Both equities and bonds declined over the week as investors assessed the potential for further monetary policy tightening from the US Federal Reserve (Fed). Jay Powell, Fed Reserve Chair, warned of further rate rises in a Q&A at the Economic Club of Washington; his remarks were in fact interpreted as less hawkish than investors anticipated. However, it was comments from other Fed officials throughout the week that weighed on markets. Raphael Bostic, president of the Fed’s Atlanta branch, remarked that January’s strong jobs report could lead to a higher peak in interest rates, whilst Minneapolis Fed president Neel Kashkari said that ballooning jobs growth was proof that the Fed needed to “raise rates aggressively”.

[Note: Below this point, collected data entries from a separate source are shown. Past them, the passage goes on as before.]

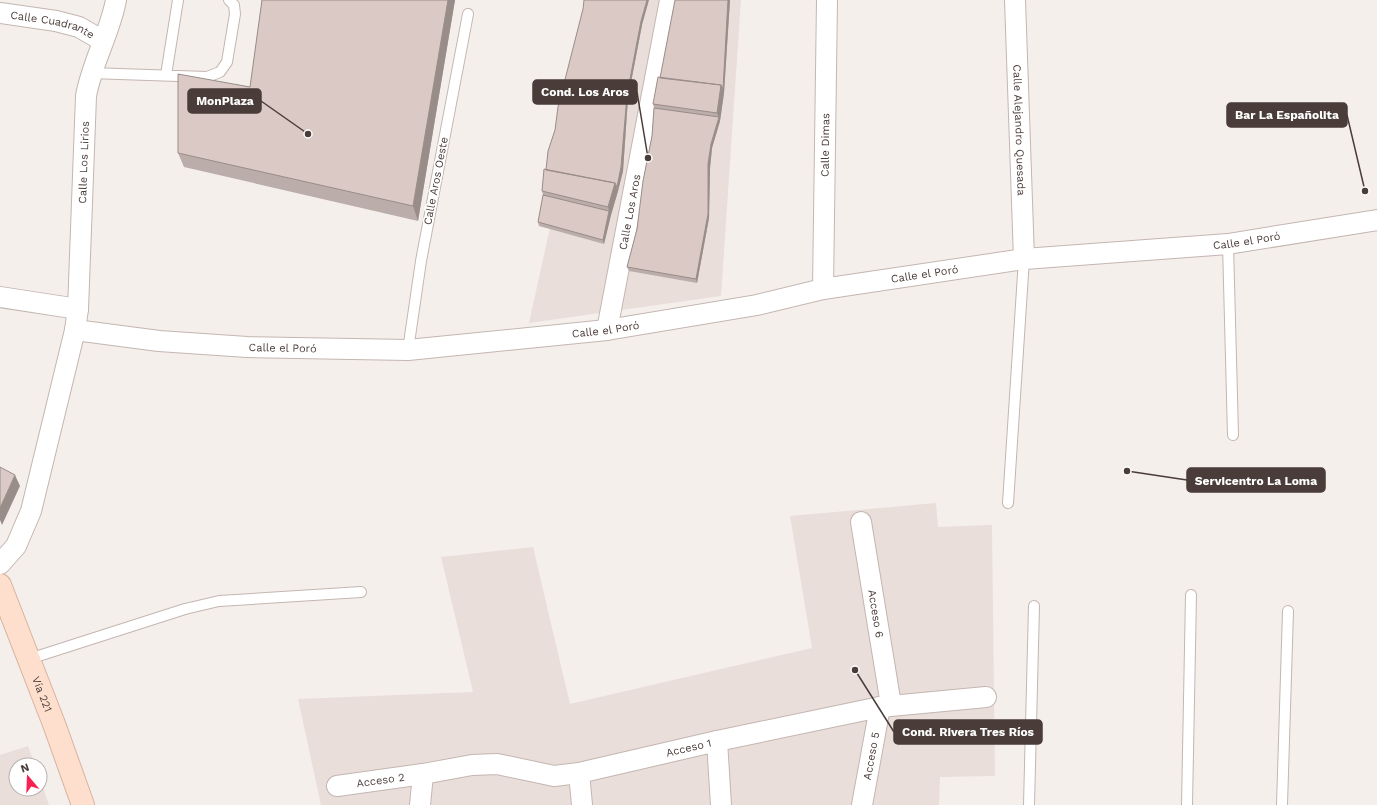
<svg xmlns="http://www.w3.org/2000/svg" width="1377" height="805" viewBox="0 0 1377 805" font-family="'Work Sans',sans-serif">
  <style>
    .residential { fill: #e9deda }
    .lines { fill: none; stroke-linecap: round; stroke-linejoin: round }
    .service-casing { stroke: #c4b6b1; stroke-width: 12 }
    .minor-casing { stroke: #c4b6b1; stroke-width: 22 }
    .secondary-casing { stroke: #d7b29f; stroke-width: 24 }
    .service { stroke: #fff; stroke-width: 10 }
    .minor { stroke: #fff; stroke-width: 20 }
    .secondary { stroke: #fedfcd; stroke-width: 22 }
    .wall { fill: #bbada9 }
    .shaded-wall { fill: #998d89 }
    .building { fill: #dac9c4; stroke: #998d89 }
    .labels { text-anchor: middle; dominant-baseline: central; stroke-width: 3.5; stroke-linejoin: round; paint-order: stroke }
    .street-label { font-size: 11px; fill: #4a3d39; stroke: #fff }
    .leader { fill: none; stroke: #4a3d39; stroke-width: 1.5 }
    .callout-dot { fill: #4a3d39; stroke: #fff; stroke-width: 1.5 }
    .callout { fill: #4a3d39; stroke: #4a3d39; stroke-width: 1.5 }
    .callout-label { font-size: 12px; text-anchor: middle; font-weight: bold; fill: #fff }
  </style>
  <rect width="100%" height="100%" fill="#f5efec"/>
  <path class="residential" d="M600,0H741L721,296L529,323Z
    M936,503L938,527L992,525L995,776L940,777L939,805H321L298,699L473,692L441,557L533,547L570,704L812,648L790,516Z
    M28,746L35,765H16V789H40V779L49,805H0V755Z"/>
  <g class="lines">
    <g class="service-casing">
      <path id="service" d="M90,73L207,77L220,72L227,62L235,14L234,5L229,0
        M166,75L178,0
        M1228,244L1233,435
        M408,350L421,261L468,14
        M1008,503L1024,259
        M29,659L185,609L219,601L361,592
        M1029,805L1034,606
        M1187,805L1191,595
        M1282,805L1288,611"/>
    </g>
    <g class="minor-casing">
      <g id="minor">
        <path id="s1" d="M1015,0L1024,259"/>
        <path id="s2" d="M0,13L56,21L79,27L103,41"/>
        <path id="s3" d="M823,289L827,0"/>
        <path d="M0,297L78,309"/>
        <path id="s4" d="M75,330L78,309L86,96C92,62 110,33 116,0"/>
        <path id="s5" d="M607,330L670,0"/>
        <path id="s6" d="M861,522L891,705"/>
        <path id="s7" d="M0,564L16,546L31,511L75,330L159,341L247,347L408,350L607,330L757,305L823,289L1024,259L1228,244L1377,220"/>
        <path d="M717,741L721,805"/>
        <path d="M579,773L582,805"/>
        <path id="s8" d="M337,786L423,774"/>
        <path id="s9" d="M420,805L423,774L472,765L497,764L554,776L579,773L717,741L880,707L986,697"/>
        <path id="s10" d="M862,805L880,707"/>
      </g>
    </g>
    <g class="secondary-casing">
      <g id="secondary">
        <path id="s11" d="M0,585L54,724L83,805"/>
      </g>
    </g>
    <use href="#service" class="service"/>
    <use href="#minor" class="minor"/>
    <use href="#secondary" class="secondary"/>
  </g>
  <path class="wall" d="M262,0H455L418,221L184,167L178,153L250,87Z
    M730,0L724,93L720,121L712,148L710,168L709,218L697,283L629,271L627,267L637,229L652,136L654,108L653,104Z
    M642,25L628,98L623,171L618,191L611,215L604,244L539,226L538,222L543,195L542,191L546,170Z"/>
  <path class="shaded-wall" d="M448,0H455L418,221L413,206Z
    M647,0H649L642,25L628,98L623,171L618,191L617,187L627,95L641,21Z
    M728,0H730L724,93L720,121L717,113Z
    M719,117L720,121L712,148L710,168L709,218L697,283L696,279L708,164L711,144Z
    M615,183L618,191L611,215L604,244L603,240L609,211L608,207Z
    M15,475L20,486L2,525L0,520V508Z"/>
  <path class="building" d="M262,0H448L413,206L178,153V74L250,87Z
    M584,0H647L641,21L627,95L621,167L617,187L615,183L546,170L548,151L555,130L558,107L583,9Z
    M675,0H728L723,89L721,85L660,78Z
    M658,77L721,85L717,113L653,104Z
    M654,108L719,117L711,144L708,164V214L696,279L627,267L637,229L643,181L652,136Z
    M544,169L615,183L608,207L542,191Z
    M543,195L609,211L603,240L538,222Z
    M0,467L15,475L0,508Z"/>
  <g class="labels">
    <g class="street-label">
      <text stroke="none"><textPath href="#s2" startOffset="54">Calle Cuadrante</textPath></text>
      <text stroke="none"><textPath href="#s1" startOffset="130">Calle Alejandro Quesada</textPath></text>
      <text stroke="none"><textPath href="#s3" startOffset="144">Calle Dimas</textPath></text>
      <text stroke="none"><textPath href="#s4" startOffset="168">Calle Los Lirios</textPath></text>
      <text transform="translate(436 181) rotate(-79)">Calle Aros Oeste</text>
      <text stroke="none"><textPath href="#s5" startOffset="120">Calle Los Aros</textPath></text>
      <text stroke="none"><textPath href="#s7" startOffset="1429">Calle el Poró</textPath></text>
      <text stroke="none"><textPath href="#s7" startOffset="1105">Calle el Poró</textPath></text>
      <text stroke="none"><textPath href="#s7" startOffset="781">Calle el Poró</textPath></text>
      <text stroke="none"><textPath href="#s7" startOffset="457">Calle el Poró</textPath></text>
      <text stroke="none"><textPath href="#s6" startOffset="93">Acceso 6</textPath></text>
      <text stroke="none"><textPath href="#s11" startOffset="117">Vía 221</textPath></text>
      <text stroke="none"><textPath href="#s9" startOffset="302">Acceso 1</textPath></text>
      <text stroke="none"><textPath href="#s10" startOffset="50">Acceso 5</textPath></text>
      <text stroke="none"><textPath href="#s8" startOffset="44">Acceso 2</textPath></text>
    </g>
  </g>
  <path class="leader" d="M648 158L637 92M308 134L261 101M1365 191L1347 115M1127 471L1187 480M855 670L894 732"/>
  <g class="callout-dot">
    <circle cx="648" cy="158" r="4"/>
    <circle cx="308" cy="134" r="4"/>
    <circle cx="1365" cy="191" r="4"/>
    <circle cx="1127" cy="471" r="4"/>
    <circle cx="855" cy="670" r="4"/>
  </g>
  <g class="callout">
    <rect x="533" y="80" width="104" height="24" rx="4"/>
    <rect x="188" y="89" width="73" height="24" rx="4"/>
    <rect x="1227" y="103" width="120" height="24" rx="4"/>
    <rect x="1187" y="468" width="138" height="24" rx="4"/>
    <rect x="894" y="720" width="148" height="24" rx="4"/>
  </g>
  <g class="callout-label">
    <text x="585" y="96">Cond. Los Aros</text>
    <text x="225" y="105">MonPlaza</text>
    <text x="1287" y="119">Bar La Españolita</text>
    <text x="1256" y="485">Servicentro La Loma</text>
    <text x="968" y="736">Cond. Rivera Tres Ríos</text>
  </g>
  <g transform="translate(28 777) rotate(341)"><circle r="19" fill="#ffffff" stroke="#b7b1b0"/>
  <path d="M0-3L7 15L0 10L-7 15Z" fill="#f72253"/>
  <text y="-6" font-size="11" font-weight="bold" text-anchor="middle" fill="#4a3d39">N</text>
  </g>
</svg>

These comments contributed to the US equity market finishing lower by -1.33% as of 11am London time, with the technology index dropping -1.81% over the week. In Europe, market falls were less pronounced with the UK index down -0.69% and the European index falling -0.81%. Losses in Europe were limited after new German inflation figures reassured investors that the European Central Bank may not have to raise rates more than expected to combat rising inflation. German inflation slowed to 9.2% in January year on year, below economists’ expectations.
Japan was one of the bright spots, finishing higher by 0.85%, after robust earnings outlooks from domestic firms. Whilst in China, stocks also ended the period lower due to heightened US-China tensions as Beijing condemned Washington’s decision to shoot down a Chinese balloon that traversed American airspace. The Hong Kong index was down -2.17% and the Shanghai composite finished lower by just -0.08%.

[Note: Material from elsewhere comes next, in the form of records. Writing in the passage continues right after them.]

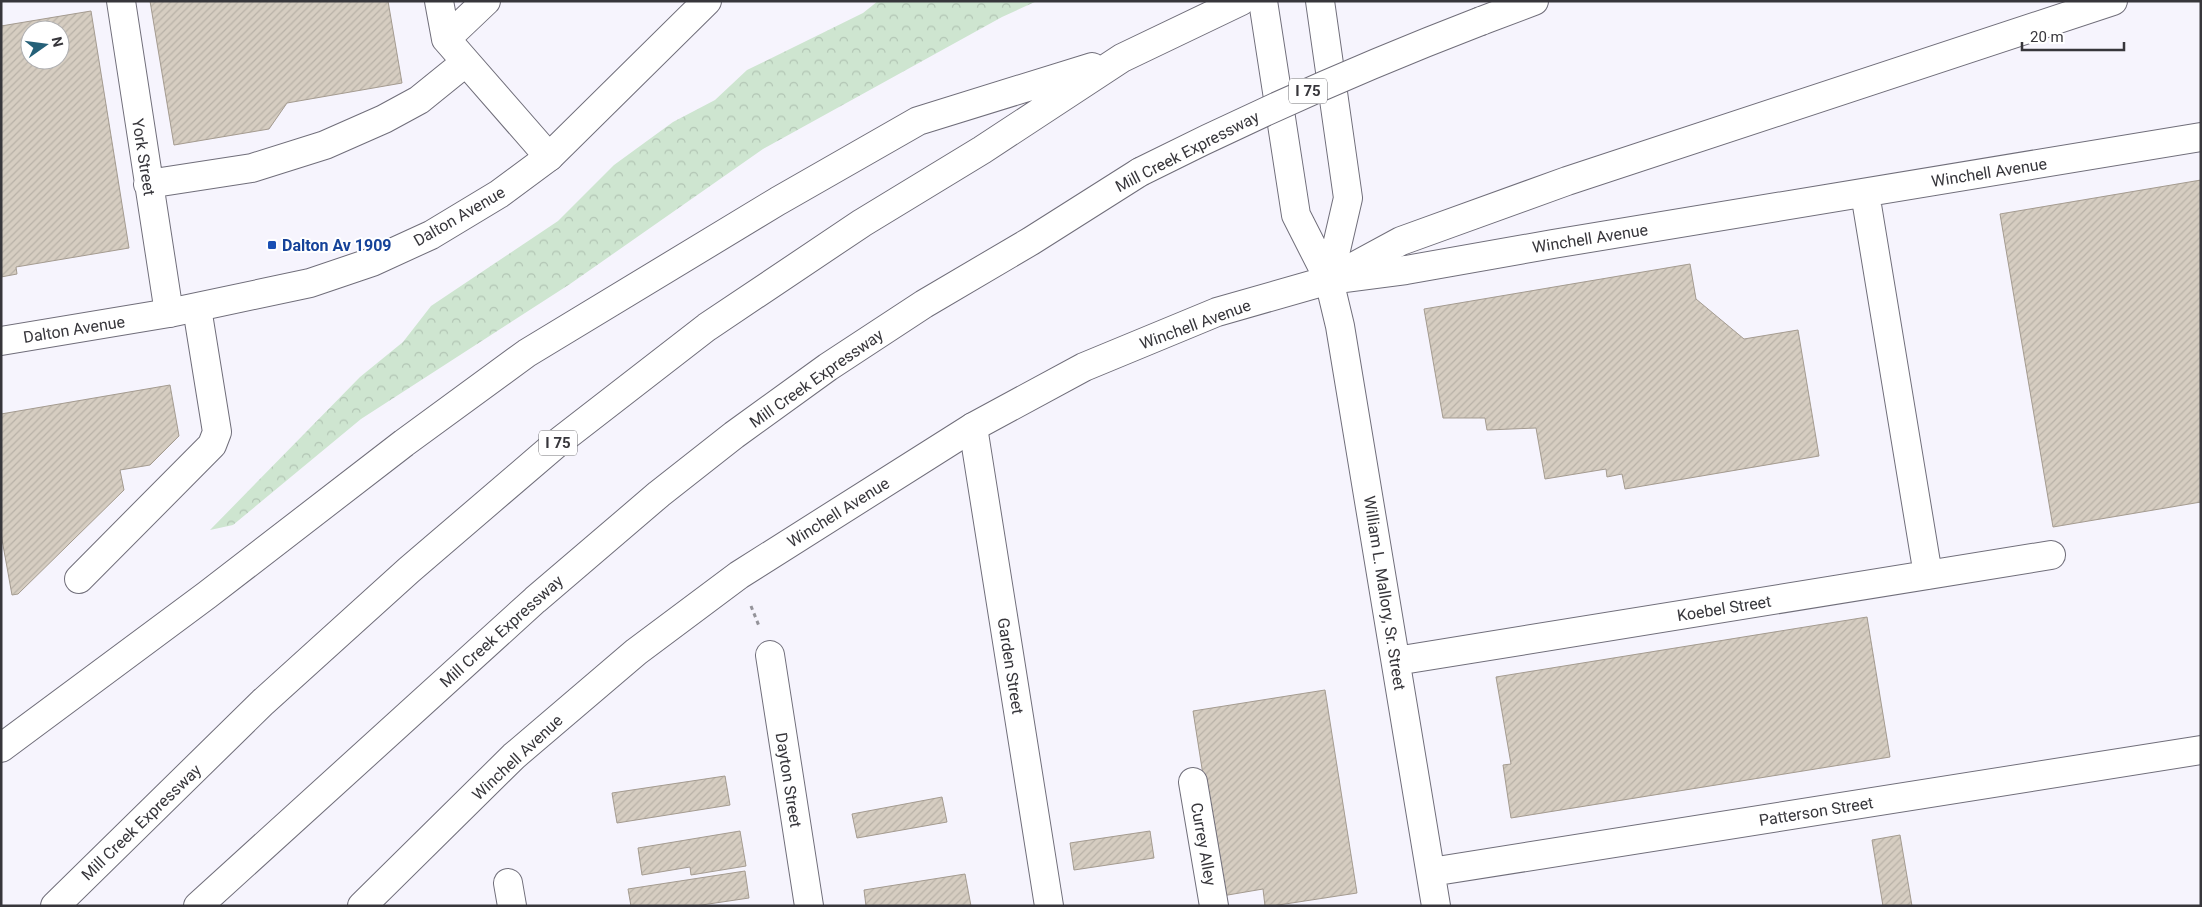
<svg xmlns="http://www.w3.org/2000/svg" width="2202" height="907" font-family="Roboto,sans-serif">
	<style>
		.forest { fill: url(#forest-crowns) }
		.building { fill: url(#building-hatch); stroke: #a49b90; fill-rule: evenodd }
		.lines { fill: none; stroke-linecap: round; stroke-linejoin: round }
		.minor-casing { stroke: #706e7a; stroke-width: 30 }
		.major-casing { stroke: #706e7a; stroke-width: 30 }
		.highway-casing { stroke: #706e7a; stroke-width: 30 }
		.path { stroke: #94939a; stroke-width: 3; stroke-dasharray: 4 4; stroke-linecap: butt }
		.minor { stroke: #fff; stroke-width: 28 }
		.major { stroke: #fff; stroke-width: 28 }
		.highway { stroke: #fff; stroke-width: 28 }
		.highway-bridge-casing { stroke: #706e7a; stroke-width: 30; stroke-linecap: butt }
		.highway-bridge { stroke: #fff; stroke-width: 28 }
		.transit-dot { fill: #1a4fb4; stroke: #fff; stroke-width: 2 }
		.labels { text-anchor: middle; stroke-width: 4; stroke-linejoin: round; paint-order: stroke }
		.shield { fill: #fff; stroke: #737276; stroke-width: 1 }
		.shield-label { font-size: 15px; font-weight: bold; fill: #37363b }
		.street-label { font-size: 16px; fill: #37363b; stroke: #fff }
		.transit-label { font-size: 16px; font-weight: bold; fill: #164399; stroke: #fff; text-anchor: start }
	</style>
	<defs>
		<pattern id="forest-crowns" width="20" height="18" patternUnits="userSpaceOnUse" patternTransform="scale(1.25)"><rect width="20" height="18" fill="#cee5d0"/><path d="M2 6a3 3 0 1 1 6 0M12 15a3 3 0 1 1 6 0" fill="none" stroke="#b2c5b4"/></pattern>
		<pattern id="building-hatch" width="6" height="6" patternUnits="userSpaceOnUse" patternTransform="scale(1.25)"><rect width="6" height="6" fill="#d6cdc1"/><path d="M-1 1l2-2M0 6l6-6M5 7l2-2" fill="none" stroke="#b8b1a7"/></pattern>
	</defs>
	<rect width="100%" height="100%" fill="#f6f4fd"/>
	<path class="forest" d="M878,1H1037L1002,17L763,149L570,284L361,419L233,525L210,530L360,377L403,342L431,306L558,221L614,165L673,122L715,100L747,70L863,13Z"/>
	<path class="building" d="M150,1H388L402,83L287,103L269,129L174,145Z
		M91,11L129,248L16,267L17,274L1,277V26ZM30,30H60V60H30Z
		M2201,180V502L2053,527L2000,214Z
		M1690,264L1696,299L1744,339L1798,330L1819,456L1625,489L1622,474L1607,477L1606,469L1545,479L1536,428L1487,430L1485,418H1443L1424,309Z
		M170,385L179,436L150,465L120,470L124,490L18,594L12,595L1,534V414Z
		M1867,617L1890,757L1511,818L1503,765L1511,764L1496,677Z
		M1325,690L1357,893L1272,906H1265L1263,889L1222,896L1193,711Z
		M725,776L730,805L617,823L612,793Z
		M942,797L947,822L857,838L852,814Z
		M740,831L746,866L691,875L690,867L642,875L638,848Z
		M1150,831L1154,858L1074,870L1070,843Z
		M1900,835L1912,906H1883L1872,840Z
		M745,871L749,898L695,906H631L628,889Z
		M965,874L971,906H866L864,890Z"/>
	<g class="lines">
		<defs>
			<path id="minor" d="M121,1L169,313
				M439,1L446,39
				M486,1L446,39L549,157
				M148,184L252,168L325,145L384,119L419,100L466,62
				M1865,193L1928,575
				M973,427L1049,906
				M79,579L212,445L217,432L197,308
				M770,655L809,906
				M1396,661L2051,555
				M1193,782L1214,906
				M1431,872L2201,750
				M508,883L512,906
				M1436,906L1340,326L1329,280L1406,270L1553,244L2201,137"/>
			<path id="major" d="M1263,1L1296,215L1329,280
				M1320,1L1348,198L1329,280
				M1,341L169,313L310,283L372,262L431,235L499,194L549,157L707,1
				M362,906L514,756L636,652L739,575L973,427L1084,367L1217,312L1329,280"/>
			<path id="highway" d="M1481,21L1534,1
				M1329,280L1401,241L1567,181L2113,1
				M1,748L207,595L404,443L527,353L778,201L918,121L1092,67
				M55,906L263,702L409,570L556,444L707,327L862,223L982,150L1122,58L1241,1
				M198,906L535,600L659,494L734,435L828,367L924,304L1031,241L1140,172"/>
		</defs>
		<use href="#minor" class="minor-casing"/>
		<use href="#major" class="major-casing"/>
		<use href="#highway" class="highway-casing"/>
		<path class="path" d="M751,606L759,626"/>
		<use href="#minor" class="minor"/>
		<use href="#major" class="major"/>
		<use href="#highway" class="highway"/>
		<defs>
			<path id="highway-bridge" d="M1140,172C1251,116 1364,66 1481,21"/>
		</defs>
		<use href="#highway-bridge" class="highway-bridge-casing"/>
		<use href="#highway-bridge" class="highway-bridge"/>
	</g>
	<rect class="transit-dot" x="267" y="240" width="10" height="10" rx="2.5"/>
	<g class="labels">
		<g class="shield">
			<rect x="1289" y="78.5" width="38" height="25" rx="4"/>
			<rect x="539" y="430.5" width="38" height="25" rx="4"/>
		</g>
		<g class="shield-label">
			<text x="1308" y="96">I 75</text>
			<text x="558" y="448">I 75</text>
		</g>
		<g class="street-label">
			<text transform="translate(1187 151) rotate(-27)" y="6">Mill Creek Expressway</text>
			<text transform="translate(144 157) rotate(81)" y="6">York Street</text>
			<text transform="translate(1989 172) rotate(-9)" y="6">Winchell Avenue</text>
			<text transform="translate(459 216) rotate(-30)" y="6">Dalton Avenue</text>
			<text transform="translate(1590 238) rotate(-9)" y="6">Winchell Avenue</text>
			<text transform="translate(1195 324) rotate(-20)" y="6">Winchell Avenue</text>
			<text transform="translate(74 329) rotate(-9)" y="6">Dalton Avenue</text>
			<text transform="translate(816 378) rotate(-35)" y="6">Mill Creek Expressway</text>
			<text transform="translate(838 512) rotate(-32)" y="6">Winchell Avenue</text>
			<text transform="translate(1385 593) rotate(81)" y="6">William L. Mallory, Sr. Street</text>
			<text transform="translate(1724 608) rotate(-9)" y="6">Koebel Street</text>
			<text transform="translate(501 631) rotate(-42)" y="6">Mill Creek Expressway</text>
			<text transform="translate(1011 666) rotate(81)" y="6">Garden Street</text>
			<text transform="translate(517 757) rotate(-43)" y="6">Winchell Avenue</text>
			<text transform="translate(789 780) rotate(81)" y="6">Dayton Street</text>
			<text transform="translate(1816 811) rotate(-9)" y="6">Patterson Street</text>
			<text transform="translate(141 822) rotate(-44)" y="6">Mill Creek Expressway</text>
			<text transform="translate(1204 844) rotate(80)" y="6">Currey Alley</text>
		</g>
		<g class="transit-label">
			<text x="282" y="251">Dalton Av 1909</text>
		</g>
	</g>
	<rect width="2202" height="907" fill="none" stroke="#37363b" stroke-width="5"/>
	<g transform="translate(45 45) rotate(76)"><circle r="24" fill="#ffffff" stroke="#afafb1"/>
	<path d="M0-4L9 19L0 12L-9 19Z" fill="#256078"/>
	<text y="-8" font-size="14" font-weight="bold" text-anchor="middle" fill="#37363b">N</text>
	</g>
	<path d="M2022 42v8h102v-8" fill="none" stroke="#37363b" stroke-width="2.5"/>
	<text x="2030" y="42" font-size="15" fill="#37363b" stroke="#ffffff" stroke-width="4" paint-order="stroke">20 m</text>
</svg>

In economic news, the UK economy just managed to avoid a technical recession, defined as two consecutive quarters of negative growth. Despite negative growth in Q3, GDP growth for Q4 2022 was reported as flat according to the Office for National Statistics. This met analyst expectations, but the reading was weaker than the Bank of England’s own forecast. Despite better October and November growth, it was the month of December that wiped out gains due to widespread strikes and the cost-of-living crisis hitting households and business activity.
After hawkish statements from Fed officials, as well as the stronger jobs report from last Friday, US treasury yields (which move inversely to the bond price) rose sharply. As of 11am London time, 2-year Treasury yields which are more sensitive to potential interest rate changes, rose 22bps to 4.51% whilst the 10-year benchmark yield rose 18bps to 3.70%. Equivalent 10-year German bunds and UK Gilts also suffered with their yields rising by 17bps and 32bps to trade at 2.36% and 3.37% respectively.
In response to EU sanctions and the price cap imposed on Russian oil, today the Russian government announced it would reduce production by 500,000 barrels a day to support the price and “restore market relations”. The Brent crude price jumped by 2% on the news and as of 11am London time Brent is trading at $86.15 per barrel. WTI crude is trading at $79.54 per barrel. The price had already been rising steadily over the week with recovering demand in China. In other commodity news, European natural gas futures continued to decline, with the Netherlands Natural Gas 1-month forward future falling another 8.08% this week, which will be welcome news for European consumers.